Large Concept Models: Language Modeling in a Sentence Representation Space
Abstract:
LLMs have revolutionized the field of artificial intelligence and have emerged as the de-facto tool for many tasks. The current established technology of LLMs is to process input and generate output at the token level. This is in sharp contrast to humans who operate at multiple levels of abstraction, well beyond single words, to analyze information and to generate creative content. In this paper, we present an attempt at an architecture which operates on an explicit higher-level semantic representation, which we name a concept. Concepts are language- and modality-agnostic and represent a higher level idea or action in a flow. Hence, we build a "Large Concept Model". In this study, as proof of feasibility, we assume that a concept corresponds to a sentence, and use an existing sentence embedding space, SONAR, which supports up to 200 languages in both text and speech modalities.
The Large Concept Model is trained to perform autoregressive sentence prediction in an embedding space. We explore multiple approaches, namely MSE regression, variants of diffusion-based generation, and models operating in a quantized SONAR space. These explorations are performed using 1.6B parameter models and training data in the order of 1.3T tokens. We then scale one architecture to a model size of 7B parameters and training data of about 2.7T tokens. We perform an experimental evaluation on several generative tasks, namely summarization and a new task of summary expansion. Finally, we show that our model exhibits impressive zero-shot generalization performance to many languages, outperforming existing LLMs of the same size.

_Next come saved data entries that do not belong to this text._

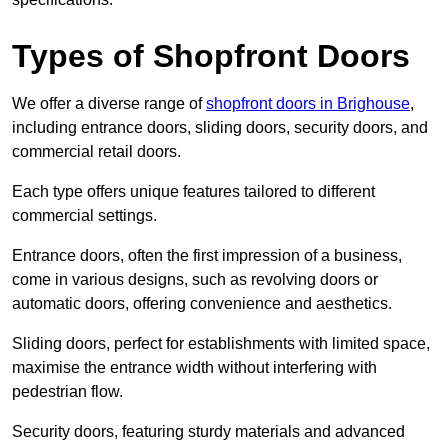
Types of Shopfront Doors
We offer a diverse range of
shopfront doors in Brighouse
,
including entrance doors, sliding doors, security doors, and
commercial retail doors.
Each type offers unique features tailored to different
commercial settings.
Entrance doors, often the first impression of a business,
come in various designs, such as revolving doors or
automatic doors, offering convenience and aesthetics.
Sliding doors, perfect for establishments with limited space,
maximise the entrance width without interfering with
pedestrian flow.
Security doors, featuring sturdy materials and advanced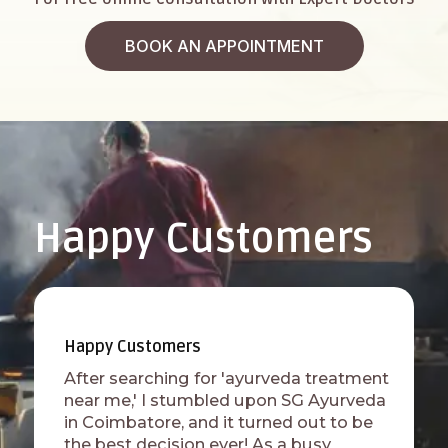
BOOK AN APPOINTMENT
Happy Customers
Happy Customers
After searching for 'ayurveda treatment
near me,' I stumbled upon SG Ayurveda
in Coimbatore, and it turned out to be
the best decision ever! As a busy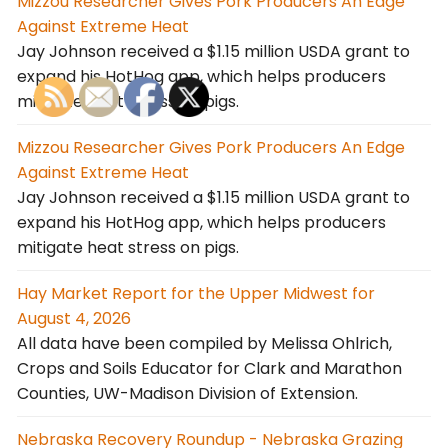
Mizzou Researcher Gives Pork Producers An Edge
Against Extreme Heat
Jay Johnson received a $1.15 million USDA grant to
expand his HotHog app, which helps producers
mitigate heat stress on pigs.
Mizzou Researcher Gives Pork Producers An Edge
Against Extreme Heat
Jay Johnson received a $1.15 million USDA grant to
expand his HotHog app, which helps producers
mitigate heat stress on pigs.
Hay Market Report for the Upper Midwest for
August 4, 2026
All data have been compiled by Melissa Ohlrich,
Crops and Soils Educator for Clark and Marathon
Counties, UW-Madison Division of Extension.
Nebraska Recovery Roundup - Nebraska Grazing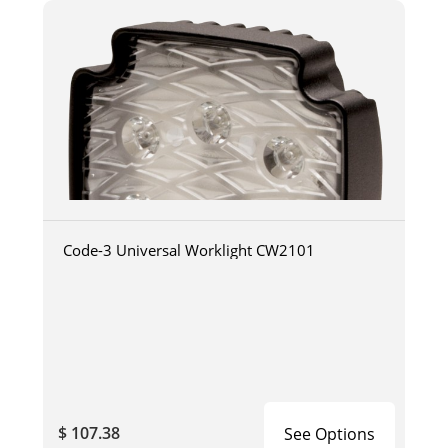
Code-3 Universal Worklight CW2101
$ 107.38
See Options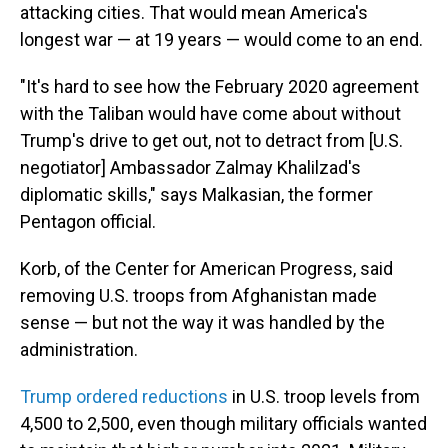
attacking cities. That would mean America's
longest war — at 19 years — would come to an end.
"It's hard to see how the February 2020 agreement
with the Taliban would have come about without
Trump's drive to get out, not to detract from [U.S.
negotiator] Ambassador Zalmay Khalilzad's
diplomatic skills," says Malkasian, the former
Pentagon official.
Korb, of the Center for American Progress, said
removing U.S. troops from Afghanistan made
sense — but not the way it was handled by the
administration.
Trump ordered reductions
in U.S. troop levels from
4,500 to 2,500, even though military officials wanted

HuatuoGPT-o1, Towards Medical Complex Reasoning with LLMs
Abstract:
The breakthrough of OpenAI o1 highlights the potential of enhancing reasoning to improve LLM. Yet, most research in reasoning has focused on mathematical tasks, leaving domains like medicine underexplored. The medical domain, though distinct from mathematics, also demands robust reasoning to provide reliable answers, given the high standards of healthcare. However, verifying medical reasoning is challenging, unlike those in mathematics. To address this, we propose verifiable medical problems with a medical verifier to check the correctness of model outputs. This verifiable nature enables advancements in medical reasoning through a two-stage approach: (1) using the verifier to guide the search for a complex reasoning trajectory for fine-tuning LLMs, (2) applying reinforcement learning (RL) with verifier-based rewards to enhance complex reasoning further. Finally, we introduce HuatuoGPT-o1, a medical LLM capable of complex reasoning, which outperforms general and medical-specific baselines using only 40K verifiable problems. Experiments show complex reasoning improves medical problem-solving and benefits more from RL. We hope our approach inspires advancements in reasoning across medical and other specialized domains.